Task input:

* * * * * * *

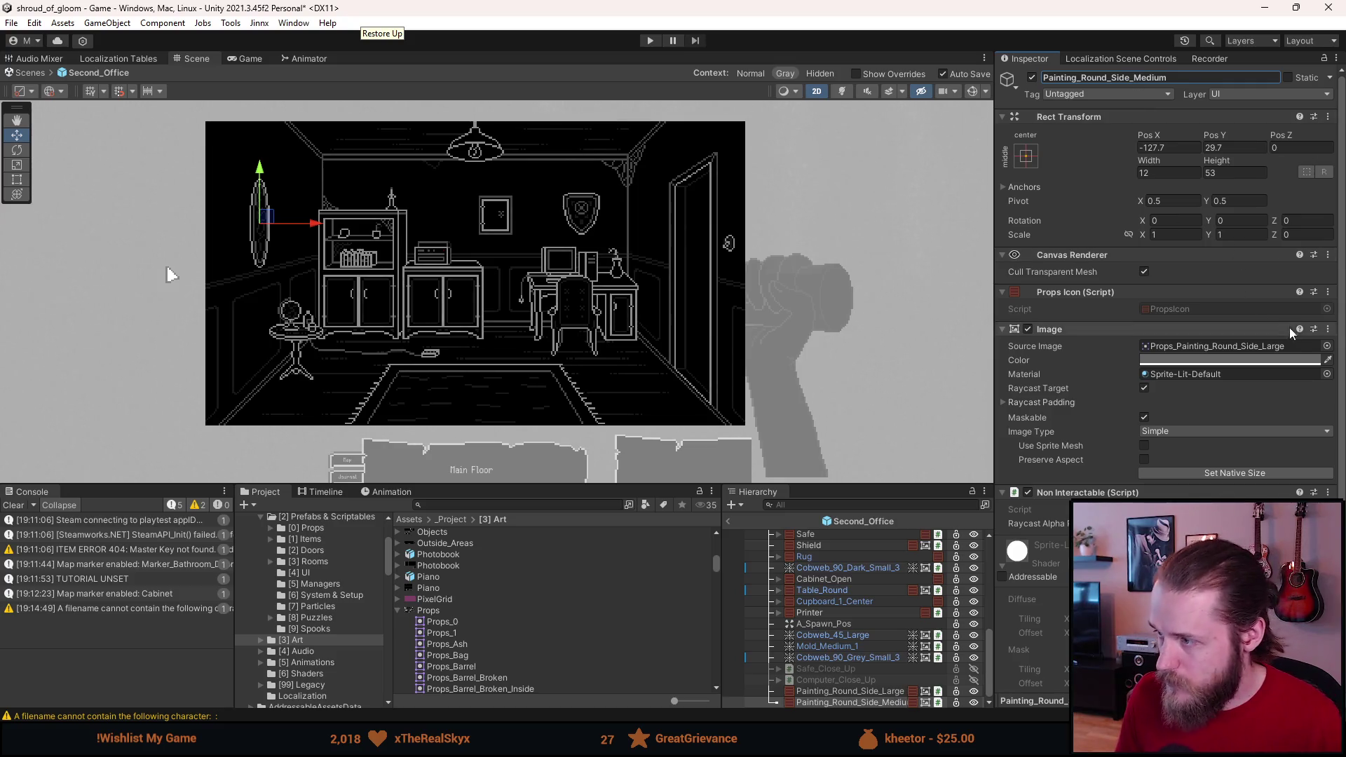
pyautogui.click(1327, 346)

* * * * * * *

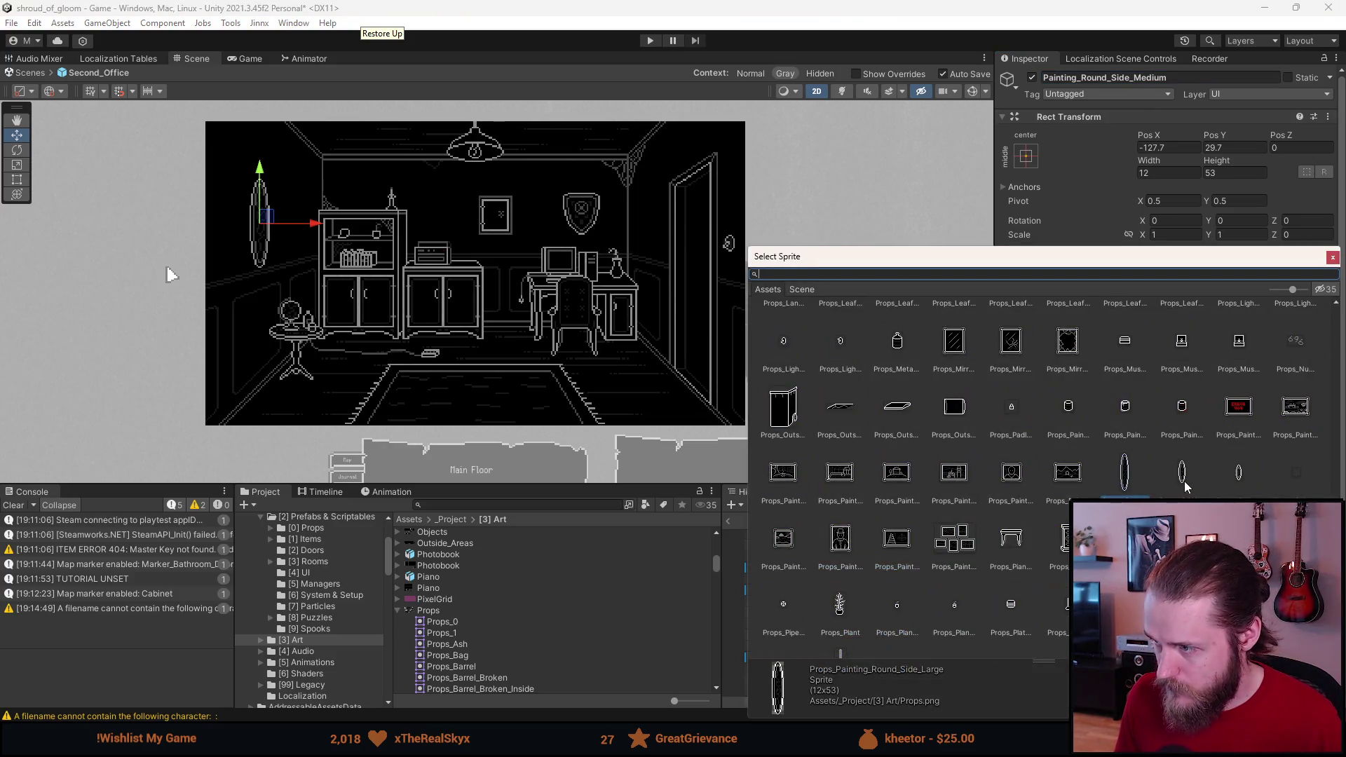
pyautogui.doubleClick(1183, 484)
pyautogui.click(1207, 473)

* * * * * * *

About this exercise:
Could you return exactly the stretch of the data above that starts at the line with "pyautogui.doubleClick(1183, 484)" and ends at the line with "pyautogui.click(1207, 473)", both lines included?

Task output:
pyautogui.doubleClick(1183, 484)
pyautogui.click(1207, 473)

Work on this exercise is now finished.